Slopes, water and trees; oh, wow

This lake house consists of not much more than a few bedrooms, an entertaining space and a lot of glass. The simplicity ends here, however, and thus begins the complexity of a steep slope, big trees and clients with a desire to occasionally become escape artists.

The slope of the lake lot allows for different heights for the main house and master suite, which are separate but connected by a covered walkway. The owners, who love entertaining guests, sometimes feel the need to escape the noise, so the master suite is a separate building.

Creating a footprint that weaves through the trees — which were so important for the home-owners to save — required creativity and cooperation at the highest level. The lot really is two lots purchased near a home the builder — Altico Construction of Horseshoe Bay, Texas — built for the client’s neighbor, who recommended Altico to the client. The clients already were designing the house with Dick Clark Architecture of Austin.

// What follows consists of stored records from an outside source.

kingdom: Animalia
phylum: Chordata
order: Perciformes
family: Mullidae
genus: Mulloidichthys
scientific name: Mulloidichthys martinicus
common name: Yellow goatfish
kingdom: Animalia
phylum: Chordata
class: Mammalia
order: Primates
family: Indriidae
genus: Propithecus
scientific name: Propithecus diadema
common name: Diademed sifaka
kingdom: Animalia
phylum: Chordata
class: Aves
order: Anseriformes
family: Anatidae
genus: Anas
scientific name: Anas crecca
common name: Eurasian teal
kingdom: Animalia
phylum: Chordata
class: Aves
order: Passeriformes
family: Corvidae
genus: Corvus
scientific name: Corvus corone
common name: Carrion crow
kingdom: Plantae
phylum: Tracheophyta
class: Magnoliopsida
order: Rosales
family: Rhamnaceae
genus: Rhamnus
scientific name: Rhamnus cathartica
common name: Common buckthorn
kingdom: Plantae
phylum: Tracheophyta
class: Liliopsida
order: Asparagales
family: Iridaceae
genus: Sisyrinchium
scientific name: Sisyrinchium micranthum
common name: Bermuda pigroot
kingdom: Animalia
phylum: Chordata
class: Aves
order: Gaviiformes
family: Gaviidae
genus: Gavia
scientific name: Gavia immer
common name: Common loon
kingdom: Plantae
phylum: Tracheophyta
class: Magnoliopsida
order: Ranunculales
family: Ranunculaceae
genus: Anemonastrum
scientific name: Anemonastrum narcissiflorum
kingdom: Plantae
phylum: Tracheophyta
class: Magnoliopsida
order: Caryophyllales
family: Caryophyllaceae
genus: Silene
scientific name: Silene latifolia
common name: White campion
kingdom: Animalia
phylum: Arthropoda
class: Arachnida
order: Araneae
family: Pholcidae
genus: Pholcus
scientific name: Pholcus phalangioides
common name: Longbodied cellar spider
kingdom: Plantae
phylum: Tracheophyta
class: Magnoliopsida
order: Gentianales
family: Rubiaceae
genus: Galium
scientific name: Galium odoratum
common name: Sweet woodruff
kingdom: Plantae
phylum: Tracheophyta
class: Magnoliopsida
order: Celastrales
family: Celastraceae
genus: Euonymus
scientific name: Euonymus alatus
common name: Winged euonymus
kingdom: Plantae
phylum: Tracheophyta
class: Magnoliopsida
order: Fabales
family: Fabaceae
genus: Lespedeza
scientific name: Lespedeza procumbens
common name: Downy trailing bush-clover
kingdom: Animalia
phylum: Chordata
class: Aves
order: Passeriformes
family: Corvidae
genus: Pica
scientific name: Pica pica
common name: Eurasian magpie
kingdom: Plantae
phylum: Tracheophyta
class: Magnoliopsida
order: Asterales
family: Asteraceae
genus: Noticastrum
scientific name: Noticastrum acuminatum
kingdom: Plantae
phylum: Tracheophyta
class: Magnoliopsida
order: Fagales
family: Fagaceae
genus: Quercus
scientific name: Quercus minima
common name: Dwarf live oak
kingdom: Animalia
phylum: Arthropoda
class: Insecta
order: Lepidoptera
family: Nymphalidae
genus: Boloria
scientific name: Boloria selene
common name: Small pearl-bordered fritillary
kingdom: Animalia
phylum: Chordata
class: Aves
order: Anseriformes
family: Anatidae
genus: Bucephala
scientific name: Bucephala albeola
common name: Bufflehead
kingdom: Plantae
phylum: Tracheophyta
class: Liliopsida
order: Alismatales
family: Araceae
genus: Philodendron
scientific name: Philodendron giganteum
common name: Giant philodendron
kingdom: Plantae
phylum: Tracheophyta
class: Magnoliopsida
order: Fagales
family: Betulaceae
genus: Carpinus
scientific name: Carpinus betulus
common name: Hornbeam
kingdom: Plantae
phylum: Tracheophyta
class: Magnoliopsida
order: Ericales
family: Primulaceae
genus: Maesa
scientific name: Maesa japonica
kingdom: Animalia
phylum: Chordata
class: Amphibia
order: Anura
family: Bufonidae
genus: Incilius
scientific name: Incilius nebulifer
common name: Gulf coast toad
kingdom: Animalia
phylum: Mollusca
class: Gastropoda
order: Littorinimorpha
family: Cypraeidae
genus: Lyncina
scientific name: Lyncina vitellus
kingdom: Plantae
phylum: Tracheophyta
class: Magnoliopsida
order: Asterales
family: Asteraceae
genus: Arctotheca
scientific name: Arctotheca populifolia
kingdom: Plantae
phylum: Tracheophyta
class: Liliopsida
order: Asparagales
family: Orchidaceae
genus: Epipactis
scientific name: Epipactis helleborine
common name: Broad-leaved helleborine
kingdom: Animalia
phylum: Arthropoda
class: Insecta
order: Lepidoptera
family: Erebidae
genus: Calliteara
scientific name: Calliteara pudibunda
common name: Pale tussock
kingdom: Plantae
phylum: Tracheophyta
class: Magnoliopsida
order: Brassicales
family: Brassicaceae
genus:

“There was an elevation change between the master suite and main house because of the slope of the lot,” explains Cave Johnson, owner, Altico Construction. “On the opposite side, we had about a 4-ft. drop-off toward the lake and also had setbacks on the water. We had to get high enough out of the flood plain, too. If you don’t address factors like these during design, such as having a step and a half up from the main house to the sleeping area, you’ll have issues that will change your program once you start.”

Sites that slope, or present a challenge of any type, foster good architecture, says Dick Clark, owner, Dick Clark Architecture. “A challenging lot isn’t evil or bad; it’s just a challenge, and custom home architecture is always a challenge.”

In addition to its slope, the land also includes many large trees, which the owners wanted to preserve. “The rule was, if you think you have to cut a limb down, call the owner,” Johnson recalls. “They wanted us to leave every tree we could. When we had pump trucks on-site pouring the foundation, I was literally trying to direct the guy up and over a limb. The same thing happened with the cranes for steel erection. It was important to get the subs in this mind-set, too. We had to convince them we really wanted to save them.”

Site-specific challenges are just part of the deal, Clark says. “Challenging sites make interesting houses. The trees and weird shape of this lot is what it’s all about it; all of it makes the home a success. We didn’t want to take a single tree down. They provide shade and look nice. And they’re no challenge if you’re a creative architect. Ultimately they affected this design positively,” he adds.

Glass and more glass

If dealing with the slope and trees weren’t enough, Clark and Johnson needed to capture views of the lake as well. Fortunately for them, the lot sits on a peninsula, so views were plentiful. “This home is designed as an indoor/outdoor living space. On a lake there are breezes, so heat gain from all the glass doesn’t matter as much.” To reinforce the breezes’ cooling powers, Clark designed large overhangs that limit the sun’s ability to heat up the house.

The second floor features two windows — one 12 ft. and the other 16 ft. — that come together at a seamless joint. “It was difficult getting the seamless windows to come together so nicely, but the window supplier made it happen. They are vertical, straight and tight,” Johnson says.

Two large sliding doors create a similar effect on the main level, but are able to completely disappear into the walls. Johnson’s team created drains under the track that direct water onto the patio and into the landscape. “We knew there’d be a lot of rain blowing in, so we created the little trough in the tracks. The tracks that come with the doors include a weep hole on the exterior, but in this design there’s no place for water to weep because the tracks are set in concrete. So, we put a trench under it so the sill is an inch and a half above the concrete. It took some thinking to come up with, but the architect and glass company came together and made it work,” Johnson says.

The open floor plan was important to this home’s design. “On a weekend, there’s a minimum of 10 or 12 people staying at the home. They want to be together in one space,” Clark says. In this home, being together can take place indoors and out, simultaneously, in the three outdoor living spaces. “One outdoor space sits in front of the master bedroom, there’s one in front of the living room and one with a fire pit.”

To add interest to the home, Clark used board-formed concrete throughout it for an interesting effect. “The concept is to make concrete look like wood. The concrete oozes between the boards and takes on the texture of the wood; you can even see the knots in the wood. We like the 2x6 wood because of its width,” he says.